I need an algorithm like Bresenham's circle algorithm, but with some modifications.
The algorithm must visit all pixels in the radius (so essentially a fill).
The algorithm must start from the center of the circle
It must visit all points that would normally be visited (no holes)
It must visit each point in the circle exactly once
One technique I came up with would first determine all pixel coordinates inside the circle by just going through the rectangle of the circle and checking with Math.Sqrt if it is inside the circle.

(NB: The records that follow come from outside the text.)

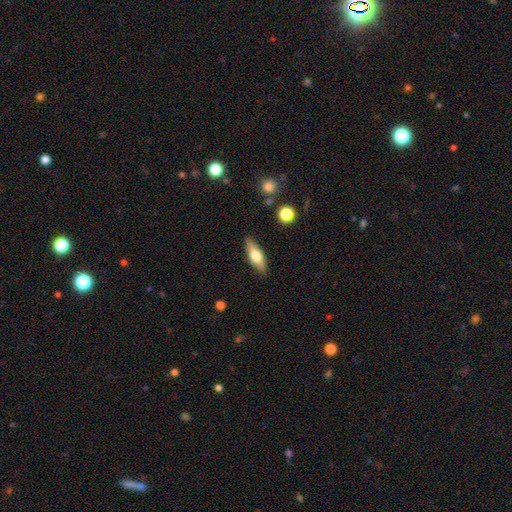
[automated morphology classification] Q: Smooth or featured?
A: smooth (58%); runner-up: featured or disk (36%)
Q: How rounded?
A: in between (54%); runner-up: cigar-shaped (43%)
Q: Merging?
A: none (87%); runner-up: minor disturbance (10%)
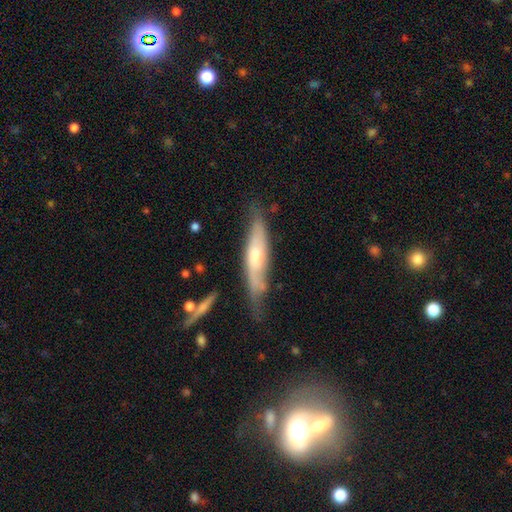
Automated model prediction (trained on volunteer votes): Smooth or featured?
  - featured or disk: 55% *
  - smooth: 38%
  - star or artifact: 6%
Edge-on disk?
  - yes: 64% *
  - no: 36%
Merging?
  - none: 58% *
  - minor disturbance: 30%
  - major disturbance: 9%
  - merger: 4%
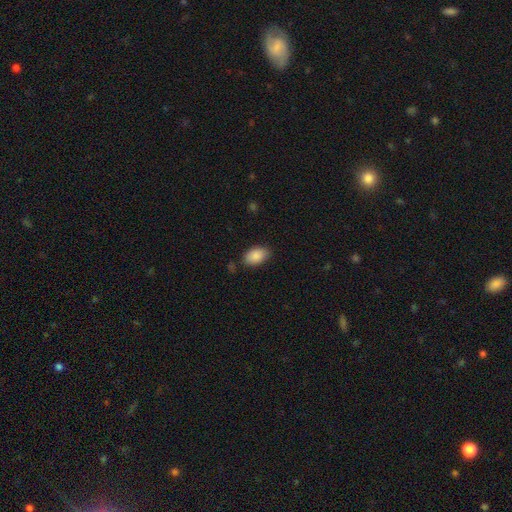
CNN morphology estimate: Smooth or featured: smooth — 88% (star or artifact — 7%)
How rounded: in between — 91% (round — 7%)
Merging: none — 80% (minor disturbance — 15%)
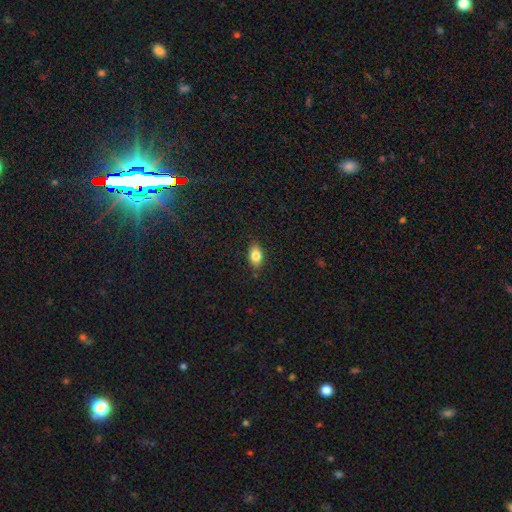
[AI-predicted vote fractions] smooth-or-featured: smooth: 80% | featured or disk: 11% | star or artifact: 9%
  how-rounded: in between: 86% | round: 11% | cigar-shaped: 3%
  merging: none: 86% | minor disturbance: 11% | major disturbance: 2% | merger: 1%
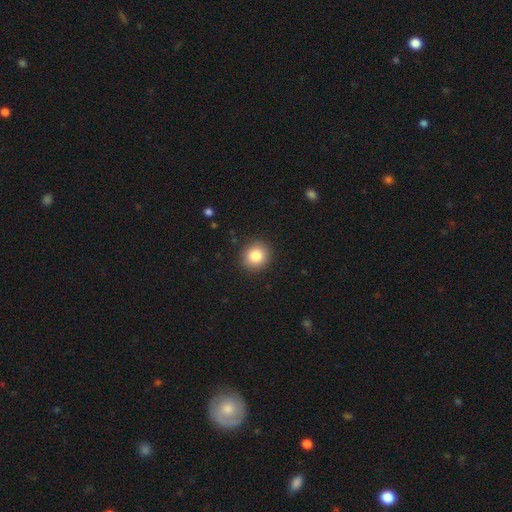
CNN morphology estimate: This is clearly a smooth galaxy (84%). How rounded: clearly round (85%). Merging: clearly none (91%).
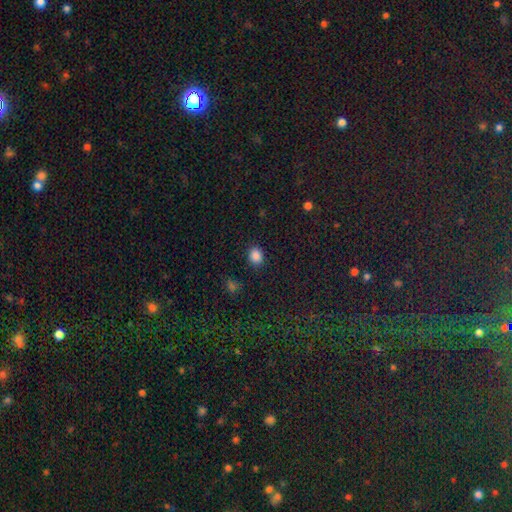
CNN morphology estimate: This is clearly a smooth galaxy (86%). How rounded: likely round (61%). Merging: clearly none (88%).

Then it would order the pixels by distance and then visit each of them.
That would be exactly what I want, with the exception of being fast.
So my questions is:
Is there a fast way to do this without fetching,ordering and then visiting each pixel?

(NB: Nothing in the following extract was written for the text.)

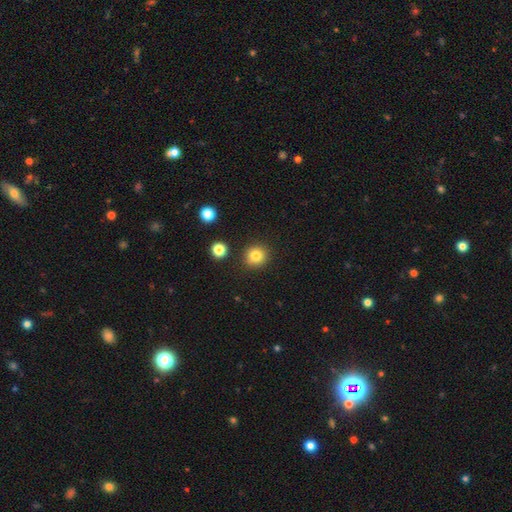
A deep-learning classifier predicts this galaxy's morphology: Overall: smooth (83%). How rounded: round (92%). Merging: none (89%).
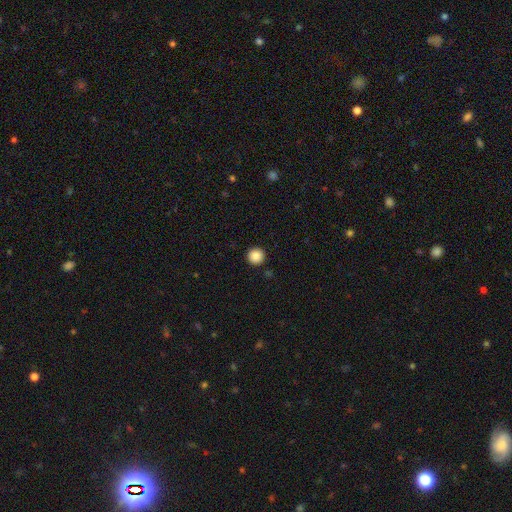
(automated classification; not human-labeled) A smooth galaxy with no disk features (87%) that is round (96%). Merging: none (93%).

Just for clarification I do not actually want to draw onto the image, I only want to traverse them in the described order.

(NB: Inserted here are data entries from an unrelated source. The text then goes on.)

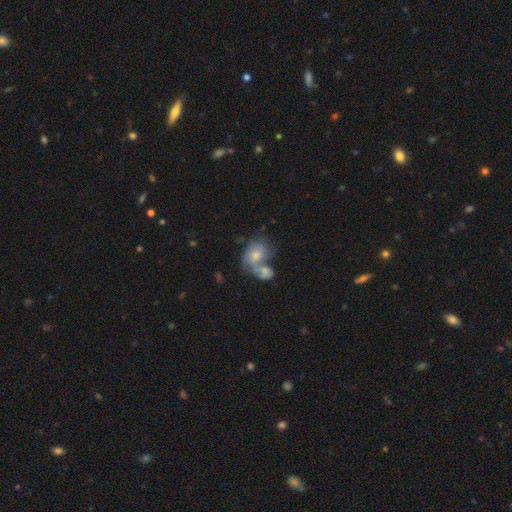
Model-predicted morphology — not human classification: Q: Smooth or featured?
A: featured or disk (49%); runner-up: smooth (38%)
Q: Merging?
A: merger (54%); runner-up: none (28%)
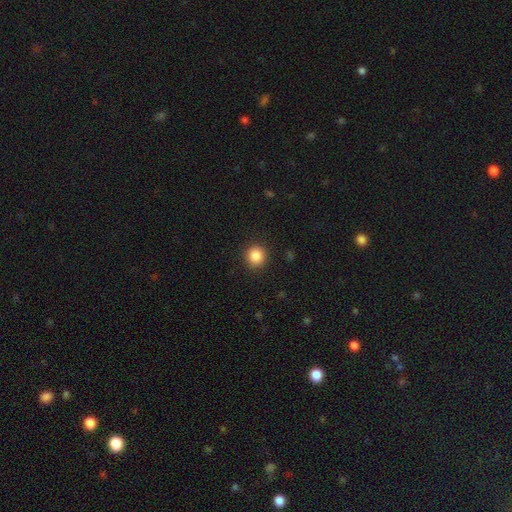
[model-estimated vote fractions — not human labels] smooth-or-featured: smooth: 86% | star or artifact: 10% | featured or disk: 4%
  how-rounded: round: 91% | in between: 8% | cigar-shaped: 1%
  merging: none: 91% | minor disturbance: 6% | major disturbance: 2% | merger: 1%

First, we can use fact, that circle can be divided in 8 octants. So we just need to fill single octant and use simple +- coordinate change to get full circle. So if we try to fill only one octant, we need to worry only about 2 directions from center : left and left top. Also, clever use of data structures like priority queue (.NET doesn't have it, so you need to find it somewhere else) and hash map can drastically improve performance.
/// <summary>
/// Make sure it is structure.
/// </summary>
public struct Point
{
public int X { get; set; }
public int Y { get; set; }
public int DistanceSqrt()
{
return X * X + Y * Y;
}
}
/// <summary>
/// Points ordered by distance from center that are on "border" of the circle.
/// </summary>
public static PriorityQueue<Point> _pointsToAdd = new PriorityQueue<Point>();
/// <summary>
/// Set of pixels that were already added, so we don't visit single pixel twice. Could be replaced with 2D array of bools.
/// </summary>
public static HashSet<Point> _addedPoints = new HashSet<Point>();
public static List<Point> FillCircle(int radius)
{
List<Point> points = new List<Point>();
_pointsToAdd.Enqueue(new Point { X = 1, Y = 0 }, 1);
_pointsToAdd.Enqueue(new Point { X = 1, Y = 1 }, 2);
points.Add(new Point {X = 0, Y = 0});
while(true)
{
var point = _pointsToAdd.Dequeue();
_addedPoints.Remove(point);
if (point.X >= radius)
break;
points.Add(new Point() { X = -point.X, Y = point.Y });
points.Add(new Point() { X = point.Y, Y = point.X });
points.Add(new Point() { X = -point.Y, Y = -point.X });
points.Add(new Point() { X = point.X, Y = -point.Y });
// if the pixel is on border of octant, then add it only to even half of octants
bool isBorder = point.Y == 0 || point.X == point.Y;
if(!isBorder)
{
points.Add(new Point() {X = point.X, Y = point.Y});
points.Add(new Point() {X = -point.X, Y = -point.Y});
points.Add(new Point() {X = -point.Y, Y = point.X});
points.Add(new Point() {X = point.Y, Y = -point.X});
}
Point pointToLeft = new Point() {X = point.X + 1, Y = point.Y};
Point pointToLeftTop = new Point() {X = point.X + 1, Y = point.Y + 1};
if(_addedPoints.Add(pointToLeft))
{
// if it is first time adding this point
_pointsToAdd.Enqueue(pointToLeft, pointToLeft.DistanceSqrt());
}
if(_addedPoints.Add(pointToLeftTop))
{
// if it is first time adding this point
_pointsToAdd.Enqueue(pointToLeftTop, pointToLeftTop.DistanceSqrt());
}
}
return points;
}
I will leave the expansion to full list on you. Also make sure borders of the octants don't cause doubling of the points.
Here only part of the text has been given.